▶ [TO DO] Copy out, unchanged, the entries below from the "kondratev@cosmacti" line to the final line. Omit pictures.

▶ [INFORMATION SHOWN]

________

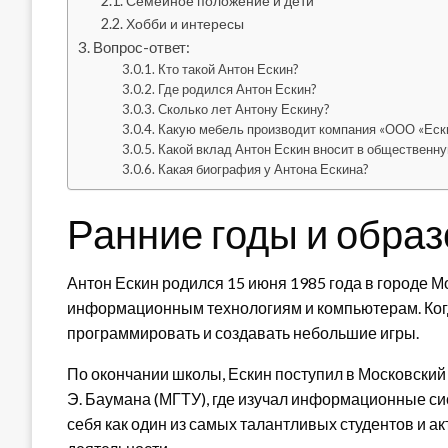
Семейное положение и дети
Хобби и интересы
Вопрос-ответ:
Кто такой Антон Ескин?
Где родился Антон Ескин?
Сколько лет Антону Ескину?
Какую мебель производит компания «ООО «Ески
Какой вклад Антон Ескин вносит в общественн
Какая биография у Антона Ескина?
Ранние годы и обра
Антон Ескин родился 15 июня 1985 года в городе Мо
информационным технологиям и компьютерам. Когда
программировать и создавать небольшие игры.
По окончании школы, Ескин поступил в Московский
Э. Баумана (МГТУ), где изучал информационные си
себя как один из самых талантливых студентов и а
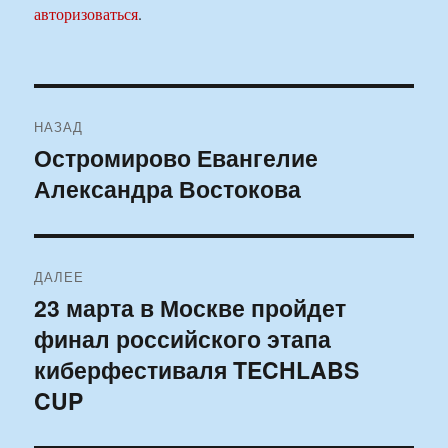
авторизоваться
.
Навигация
НАЗАД
по
Остромирово Евангелие
Предыдущая
Александра Востокова
запись:
записям
ДАЛЕЕ
23 марта в Москве пройдет
Следующая
финал российского этапа
запись:
киберфестиваля TECHLABS
CUP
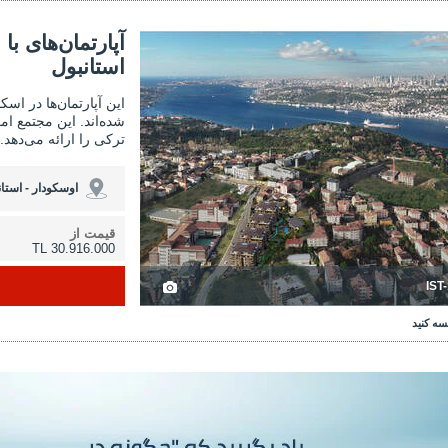
ن‌های با استخر مشترک نزدیک به ساحل در استانبول 3
آپارتمان‌های با استخر مشتر
آپارتمان‌های ب
استانبول
این آپارتمان‌ها در اس
شده‌اند. این مجتمع ام
ترکی را ارائه می‌دهد.
اوسکودار - استان
قیمت از
30.916.000 TL
IST
سه کنید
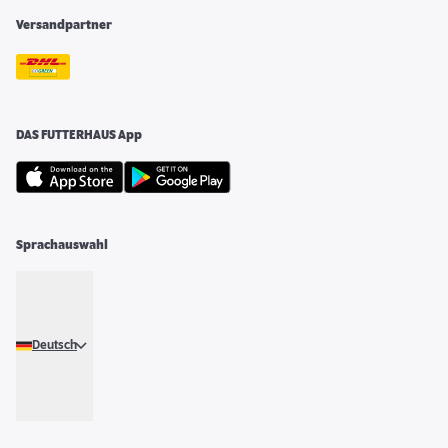
Versandpartner
DAS FUTTERHAUS App
Sprachauswahl
Deutsch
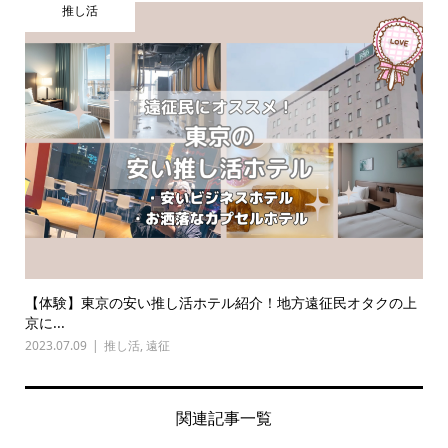
推し活
【体験】東京の安い推し活ホテル紹介！地方遠征民オタクの上
京に...
2023.07.09
推し活
,
遠征
関連記事一覧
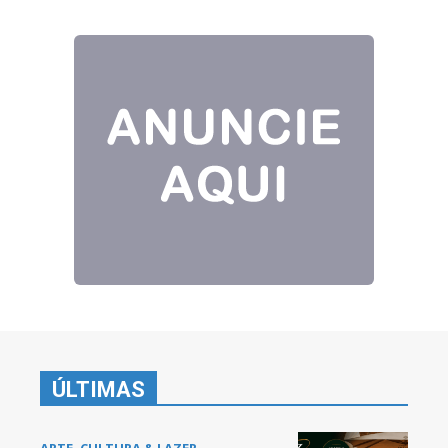
ÚLTIMAS
ARTE, CULTURA & LAZER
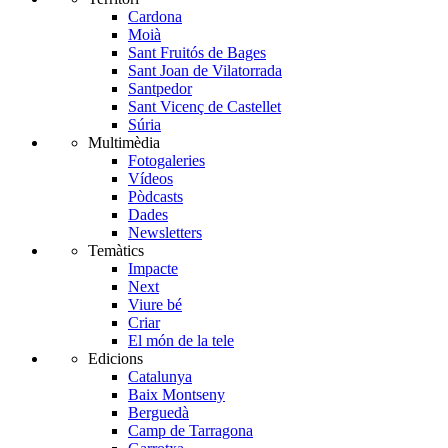
Cardona
Moià
Sant Fruitós de Bages
Sant Joan de Vilatorrada
Santpedor
Sant Vicenç de Castellet
Súria
Multimèdia
Fotogaleries
Vídeos
Pòdcasts
Dades
Newsletters
Temàtics
Impacte
Next
Viure bé
Criar
El món de la tele
Edicions
Catalunya
Baix Montseny
Berguedà
Camp de Tarragona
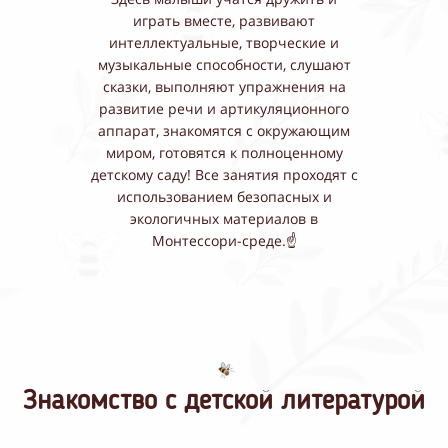
играть вместе, развивают
интеллектуальные, творческие и
музыкальные способности, слушают
сказки, выполняют упражнения на
развитие речи и артикуляционного
аппарат, знакомятся с окружающим
миром, готовятся к полноценному
детскому саду! Все занятия проходят с
использованием безопасных и
экологичных материалов в
Монтессори-среде.☝️
Знакомство с детской литературой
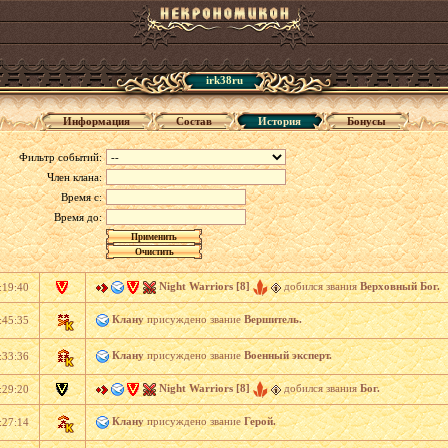
irk38ru
Информация
Состав
История
Бонусы
Фильтр событий:
Член клана:
Время с:
Время до:
Night Warriors [8]
добился звания
Верховный Бог.
:19:40
Клану
присуждено звание
Вершитель.
:45:35
Клану
присуждено звание
Военный эксперт.
:33:36
Night Warriors [8]
добился звания
Бог.
:29:20
Клану
присуждено звание
Герой.
:27:14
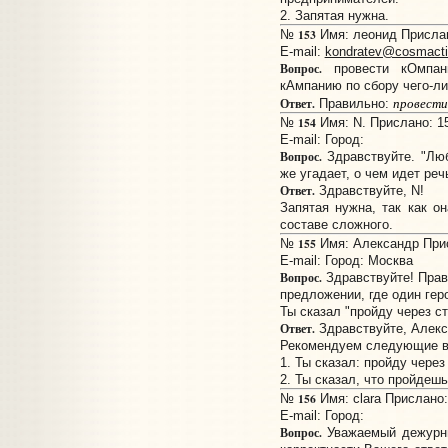
2. Запятая нужна.
153
№
Имя: леонид Прислано
E-mail:
kondratev@cosmacti
Вопрос.
провести кОмпан
кАмпанию по сбору чего-л
провест
Ответ.
Правильно:
154
№
Имя: N. Прислано: 15
E-mail:
Город:
Вопрос.
Здравствуйте. "Люб
же угадает, о чем идет реч
Ответ.
Здравствуйте, N!
Запятая нужна, так как о
составе сложного.
155
№
Имя: Александр Прис
E-mail:
Город: Москва
Вопрос.
Здравствуйте! Прав
предложении, где один гер
Ты сказал "пройду через с
Ответ.
Здравствуйте, Алекс
Рекомендуем следующие в
1. Ты сказал: пройду через
2. Ты сказал, что пройдешь
156
№
Имя: clara Прислано:
E-mail:
Город:
Вопрос.
Уважаемый дежурны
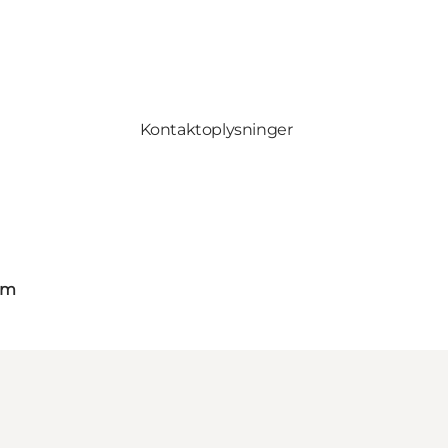
Kontaktoplysninger
om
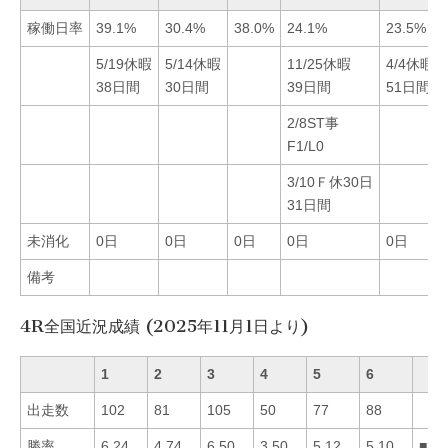
稼働日率
39.1%
30.4%
38.0%
24.1%
23.5%
5/19休暇
5/14休暇
11/25休暇
4/4休暇
38日間
30日間
39日間
51日間
2/8ST事
F1/L0
3/10Ｆ休30日
31日間
未消化
0日
0日
0日
0日
0日
備考
4R全国近況成績 (2025年11月1日より)
1
2
3
4
5
6
出走数
102
81
105
50
77
88
勝率
6.24
4.74
6.50
3.50
5.12
5.10
■31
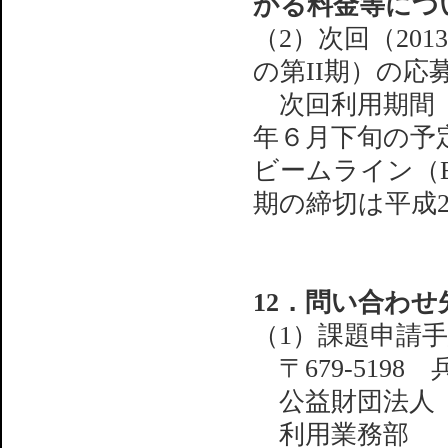
かる料金等につ
（2）次回（20
の第II期）の応
次回利用期間（2
年６月下旬の予
ビームライン（BL1
期の締切は平成
12．問い合わせ
（1）課題申請
〒679-5198
公益財団法人 
利用業務部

________

▶ [RESPONSE AREA]
kondratev@cosmacti
Вопрос.
провести кОмпан
кАмпанию по сбору чего-л
провест
Ответ.
Правильно:
154
№
Имя: N. Прислано: 15
E-mail:
Город:
Вопрос.
Здравствуйте. "Люб
же угадает, о чем идет реч
Ответ.
Здравствуйте, N!
Запятая нужна, так как о
составе сложного.
155
№
Имя: Александр Прис
E-mail:
Город: Москва
Вопрос.
Здравствуйте! Прав
предложении, где один гер
Ты сказал "пройду через с
Ответ.
Здравствуйте, Алекс
Рекомендуем следующие в
1. Ты сказал: пройду через
2. Ты сказал, что пройдешь
156
№
Имя: clara Прислано:
E-mail:
Город:
Вопрос.
Уважаемый дежурны
Kontaktoplysninger
om
稼働日率
39.1%
30.4%
38.0%
24.1%
23.5%
5/19休暇
5/14休暇
11/25休暇
4/4休暇
38日間
30日間
39日間
51日間
2/8ST事
F1/L0
3/10Ｆ休30日
31日間
未消化
0日
0日
0日
0日
0日
備考
4R全国近況成績 (2025年11月1日より)
1
2
3
4
5
6
出走数
102
81
105
50
77
88
勝率
6.24
4.74
6.50
3.50
5.12
5.10
■31
かる料金等につ
（2）次回（20
の第II期）の応
次回利用期間（2
年６月下旬の予
ビームライン（BL1
期の締切は平成
12．問い合わせ
（1）課題申請
〒679-5198
公益財団法人 
利用業務部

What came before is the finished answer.